WHAT IS NEEDED ▸ Range to reproduce from the entries below: the line with "VOL_M, 10 Jun 2021: 1.07 -> 0.98", the line with "maxA, Cybele: 5 -> 5.6", and every line in between. Give them exactly and give nothing else.

SOURCE RECORDS ▸
#####

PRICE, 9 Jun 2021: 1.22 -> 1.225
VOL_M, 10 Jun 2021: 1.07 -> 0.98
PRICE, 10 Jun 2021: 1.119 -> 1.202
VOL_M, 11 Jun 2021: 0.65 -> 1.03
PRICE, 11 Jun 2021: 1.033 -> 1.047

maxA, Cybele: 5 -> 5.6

#####

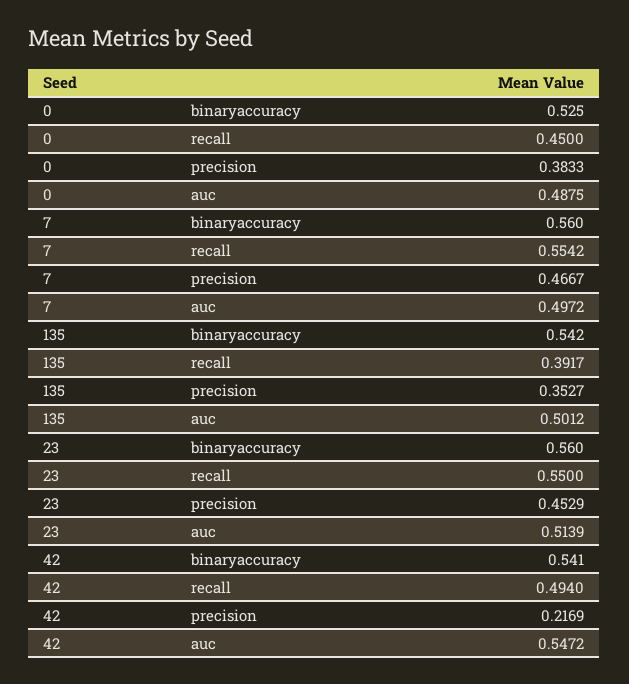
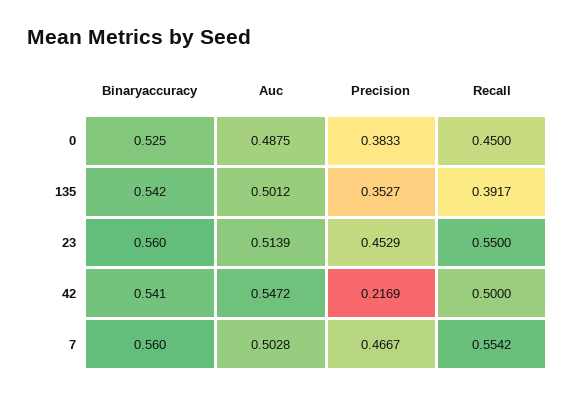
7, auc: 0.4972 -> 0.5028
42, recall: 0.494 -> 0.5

#####

ANSWER BOX ▸
VOL_M, 10 Jun 2021: 1.07 -> 0.98
PRICE, 10 Jun 2021: 1.119 -> 1.202
VOL_M, 11 Jun 2021: 0.65 -> 1.03
PRICE, 11 Jun 2021: 1.033 -> 1.047

maxA, Cybele: 5 -> 5.6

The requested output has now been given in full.